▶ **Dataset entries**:
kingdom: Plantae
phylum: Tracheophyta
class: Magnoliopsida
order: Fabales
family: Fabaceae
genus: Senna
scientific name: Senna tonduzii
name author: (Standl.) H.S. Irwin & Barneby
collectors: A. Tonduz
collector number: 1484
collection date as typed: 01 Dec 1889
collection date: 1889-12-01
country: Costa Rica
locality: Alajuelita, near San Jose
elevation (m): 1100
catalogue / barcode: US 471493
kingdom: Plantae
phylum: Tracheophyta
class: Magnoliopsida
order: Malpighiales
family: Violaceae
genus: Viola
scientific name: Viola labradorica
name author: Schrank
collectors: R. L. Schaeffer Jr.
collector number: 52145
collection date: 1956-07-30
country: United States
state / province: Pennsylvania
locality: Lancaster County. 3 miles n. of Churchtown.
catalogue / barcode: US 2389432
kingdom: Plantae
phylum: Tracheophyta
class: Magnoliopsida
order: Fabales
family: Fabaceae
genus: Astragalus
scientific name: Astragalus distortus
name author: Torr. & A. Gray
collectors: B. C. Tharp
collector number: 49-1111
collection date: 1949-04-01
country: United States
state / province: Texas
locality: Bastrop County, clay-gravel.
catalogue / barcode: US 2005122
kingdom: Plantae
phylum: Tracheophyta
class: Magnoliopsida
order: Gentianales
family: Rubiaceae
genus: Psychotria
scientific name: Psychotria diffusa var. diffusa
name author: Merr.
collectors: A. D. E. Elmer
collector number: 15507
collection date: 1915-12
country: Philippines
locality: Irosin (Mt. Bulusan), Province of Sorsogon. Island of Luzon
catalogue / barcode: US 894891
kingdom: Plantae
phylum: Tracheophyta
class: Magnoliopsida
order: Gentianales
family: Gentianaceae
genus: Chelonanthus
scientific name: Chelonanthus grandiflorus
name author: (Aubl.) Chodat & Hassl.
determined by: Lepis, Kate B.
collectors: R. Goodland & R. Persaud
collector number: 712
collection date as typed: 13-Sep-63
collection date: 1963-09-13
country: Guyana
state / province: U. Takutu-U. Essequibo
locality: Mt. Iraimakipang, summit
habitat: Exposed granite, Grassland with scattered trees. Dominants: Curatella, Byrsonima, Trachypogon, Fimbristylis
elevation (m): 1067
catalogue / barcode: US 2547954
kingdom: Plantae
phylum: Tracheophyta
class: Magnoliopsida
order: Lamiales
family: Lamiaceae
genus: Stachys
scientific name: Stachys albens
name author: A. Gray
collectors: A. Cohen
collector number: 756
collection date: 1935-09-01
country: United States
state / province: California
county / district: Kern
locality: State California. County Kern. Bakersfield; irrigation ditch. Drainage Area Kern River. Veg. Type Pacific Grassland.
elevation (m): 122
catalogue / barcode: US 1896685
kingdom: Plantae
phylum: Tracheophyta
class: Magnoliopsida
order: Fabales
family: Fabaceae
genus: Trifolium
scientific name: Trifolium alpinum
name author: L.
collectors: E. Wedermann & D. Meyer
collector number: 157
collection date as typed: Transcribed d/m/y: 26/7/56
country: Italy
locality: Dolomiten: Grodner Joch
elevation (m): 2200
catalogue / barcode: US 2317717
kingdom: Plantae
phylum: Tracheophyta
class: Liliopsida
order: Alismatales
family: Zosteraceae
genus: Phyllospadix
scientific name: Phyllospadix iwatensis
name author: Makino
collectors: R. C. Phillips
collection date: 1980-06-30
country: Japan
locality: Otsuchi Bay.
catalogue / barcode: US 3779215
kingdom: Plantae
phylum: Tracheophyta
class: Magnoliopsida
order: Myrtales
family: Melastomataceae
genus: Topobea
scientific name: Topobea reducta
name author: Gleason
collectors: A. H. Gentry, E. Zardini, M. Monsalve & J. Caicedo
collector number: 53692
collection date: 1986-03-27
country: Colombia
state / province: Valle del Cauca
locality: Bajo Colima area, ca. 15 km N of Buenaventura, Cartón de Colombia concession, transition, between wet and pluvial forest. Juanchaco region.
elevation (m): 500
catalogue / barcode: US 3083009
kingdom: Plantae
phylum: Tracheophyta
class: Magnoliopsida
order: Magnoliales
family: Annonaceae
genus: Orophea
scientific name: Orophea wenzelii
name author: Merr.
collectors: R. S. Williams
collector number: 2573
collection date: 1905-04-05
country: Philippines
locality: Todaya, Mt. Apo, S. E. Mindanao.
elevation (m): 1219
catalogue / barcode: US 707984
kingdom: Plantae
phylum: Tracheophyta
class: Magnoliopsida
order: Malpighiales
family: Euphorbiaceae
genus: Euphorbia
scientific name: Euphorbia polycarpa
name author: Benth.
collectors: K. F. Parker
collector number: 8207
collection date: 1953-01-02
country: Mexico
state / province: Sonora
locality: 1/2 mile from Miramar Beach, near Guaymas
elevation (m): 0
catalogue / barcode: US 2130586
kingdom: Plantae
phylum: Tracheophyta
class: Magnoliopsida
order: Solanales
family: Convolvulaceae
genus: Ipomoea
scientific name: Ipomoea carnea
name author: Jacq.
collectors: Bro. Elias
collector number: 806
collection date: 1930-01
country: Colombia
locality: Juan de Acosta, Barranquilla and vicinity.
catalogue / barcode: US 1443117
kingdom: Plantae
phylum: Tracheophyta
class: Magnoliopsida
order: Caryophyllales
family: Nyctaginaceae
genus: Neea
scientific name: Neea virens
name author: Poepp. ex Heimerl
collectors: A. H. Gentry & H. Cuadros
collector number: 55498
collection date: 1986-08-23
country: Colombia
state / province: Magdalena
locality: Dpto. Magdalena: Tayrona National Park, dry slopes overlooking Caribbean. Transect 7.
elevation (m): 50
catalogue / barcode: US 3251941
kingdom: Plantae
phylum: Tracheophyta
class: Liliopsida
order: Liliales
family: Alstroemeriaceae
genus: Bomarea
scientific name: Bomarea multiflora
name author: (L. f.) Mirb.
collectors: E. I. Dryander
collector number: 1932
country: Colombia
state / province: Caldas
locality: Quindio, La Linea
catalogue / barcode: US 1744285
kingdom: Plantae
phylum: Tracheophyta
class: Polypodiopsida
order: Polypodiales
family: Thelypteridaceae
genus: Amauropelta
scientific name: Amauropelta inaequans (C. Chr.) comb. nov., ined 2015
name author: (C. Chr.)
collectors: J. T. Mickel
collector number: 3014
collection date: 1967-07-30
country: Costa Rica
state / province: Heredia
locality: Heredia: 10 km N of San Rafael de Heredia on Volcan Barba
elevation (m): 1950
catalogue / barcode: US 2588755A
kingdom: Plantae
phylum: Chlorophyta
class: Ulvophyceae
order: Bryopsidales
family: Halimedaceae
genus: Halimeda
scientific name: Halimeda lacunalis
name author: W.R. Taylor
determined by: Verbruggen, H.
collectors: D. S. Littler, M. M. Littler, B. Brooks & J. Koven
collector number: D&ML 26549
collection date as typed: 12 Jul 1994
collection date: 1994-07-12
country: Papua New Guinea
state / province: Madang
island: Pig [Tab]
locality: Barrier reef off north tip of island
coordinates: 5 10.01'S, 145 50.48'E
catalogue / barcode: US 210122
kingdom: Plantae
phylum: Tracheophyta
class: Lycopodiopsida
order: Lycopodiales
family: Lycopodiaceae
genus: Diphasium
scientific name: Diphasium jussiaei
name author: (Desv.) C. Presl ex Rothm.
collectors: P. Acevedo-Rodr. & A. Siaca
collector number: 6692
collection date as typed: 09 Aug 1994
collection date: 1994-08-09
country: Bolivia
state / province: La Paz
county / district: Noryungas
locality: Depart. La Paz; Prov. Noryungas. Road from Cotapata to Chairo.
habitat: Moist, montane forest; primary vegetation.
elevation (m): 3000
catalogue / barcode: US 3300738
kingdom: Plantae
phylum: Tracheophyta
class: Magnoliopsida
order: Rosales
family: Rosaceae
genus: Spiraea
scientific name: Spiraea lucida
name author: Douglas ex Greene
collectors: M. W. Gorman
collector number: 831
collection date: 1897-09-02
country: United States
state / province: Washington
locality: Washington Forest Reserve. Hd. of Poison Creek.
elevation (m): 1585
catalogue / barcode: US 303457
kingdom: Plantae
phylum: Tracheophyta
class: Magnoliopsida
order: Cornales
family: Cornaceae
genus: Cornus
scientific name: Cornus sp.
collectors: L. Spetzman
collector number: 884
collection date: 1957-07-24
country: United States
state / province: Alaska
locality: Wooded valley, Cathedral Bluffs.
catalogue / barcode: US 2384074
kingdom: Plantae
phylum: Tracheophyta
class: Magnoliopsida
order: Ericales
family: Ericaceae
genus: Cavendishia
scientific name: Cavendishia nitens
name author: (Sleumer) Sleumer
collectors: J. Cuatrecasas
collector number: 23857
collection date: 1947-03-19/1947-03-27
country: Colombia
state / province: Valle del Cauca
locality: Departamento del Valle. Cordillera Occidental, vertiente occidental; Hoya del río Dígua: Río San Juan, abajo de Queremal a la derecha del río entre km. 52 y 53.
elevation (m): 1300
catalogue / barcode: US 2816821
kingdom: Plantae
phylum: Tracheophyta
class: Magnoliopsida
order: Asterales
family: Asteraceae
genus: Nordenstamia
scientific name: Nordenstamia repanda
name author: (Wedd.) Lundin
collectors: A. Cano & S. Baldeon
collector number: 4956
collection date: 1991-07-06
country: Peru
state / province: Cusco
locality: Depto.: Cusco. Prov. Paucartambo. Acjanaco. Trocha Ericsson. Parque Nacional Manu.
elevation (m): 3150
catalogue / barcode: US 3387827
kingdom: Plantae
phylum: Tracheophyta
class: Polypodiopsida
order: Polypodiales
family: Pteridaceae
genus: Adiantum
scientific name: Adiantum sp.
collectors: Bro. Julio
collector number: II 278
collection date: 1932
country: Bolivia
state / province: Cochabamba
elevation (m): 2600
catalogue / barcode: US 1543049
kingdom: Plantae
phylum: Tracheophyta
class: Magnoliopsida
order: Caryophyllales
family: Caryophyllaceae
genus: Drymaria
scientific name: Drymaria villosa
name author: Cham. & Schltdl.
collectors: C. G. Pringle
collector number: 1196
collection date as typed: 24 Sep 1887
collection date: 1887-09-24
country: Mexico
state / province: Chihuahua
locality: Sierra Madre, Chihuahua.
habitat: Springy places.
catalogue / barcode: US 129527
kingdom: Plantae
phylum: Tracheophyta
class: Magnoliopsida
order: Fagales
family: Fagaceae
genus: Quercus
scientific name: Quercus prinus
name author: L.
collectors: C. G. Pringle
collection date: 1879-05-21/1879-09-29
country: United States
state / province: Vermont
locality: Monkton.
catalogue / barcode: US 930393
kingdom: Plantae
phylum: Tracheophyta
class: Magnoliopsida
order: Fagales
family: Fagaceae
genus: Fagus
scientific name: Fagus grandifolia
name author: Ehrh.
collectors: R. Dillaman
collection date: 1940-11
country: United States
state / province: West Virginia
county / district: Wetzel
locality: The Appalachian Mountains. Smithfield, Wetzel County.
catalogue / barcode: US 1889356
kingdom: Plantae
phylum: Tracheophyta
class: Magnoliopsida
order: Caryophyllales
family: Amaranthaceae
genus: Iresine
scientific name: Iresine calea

▶ **Problem requirements**: Transcribe, without alteration, the portion of the rows above that begins with the line containing "family: Halimedaceae" and ends with the line containing "state / province: La Paz", including both of those lines.

▶ **Exercise solution**:
family: Halimedaceae
genus: Halimeda
scientific name: Halimeda lacunalis
name author: W.R. Taylor
determined by: Verbruggen, H.
collectors: D. S. Littler, M. M. Littler, B. Brooks & J. Koven
collector number: D&ML 26549
collection date as typed: 12 Jul 1994
collection date: 1994-07-12
country: Papua New Guinea
state / province: Madang
island: Pig [Tab]
locality: Barrier reef off north tip of island
coordinates: 5 10.01'S, 145 50.48'E
catalogue / barcode: US 210122
kingdom: Plantae
phylum: Tracheophyta
class: Lycopodiopsida
order: Lycopodiales
family: Lycopodiaceae
genus: Diphasium
scientific name: Diphasium jussiaei
name author: (Desv.) C. Presl ex Rothm.
collectors: P. Acevedo-Rodr. & A. Siaca
collector number: 6692
collection date as typed: 09 Aug 1994
collection date: 1994-08-09
country: Bolivia
state / province: La Paz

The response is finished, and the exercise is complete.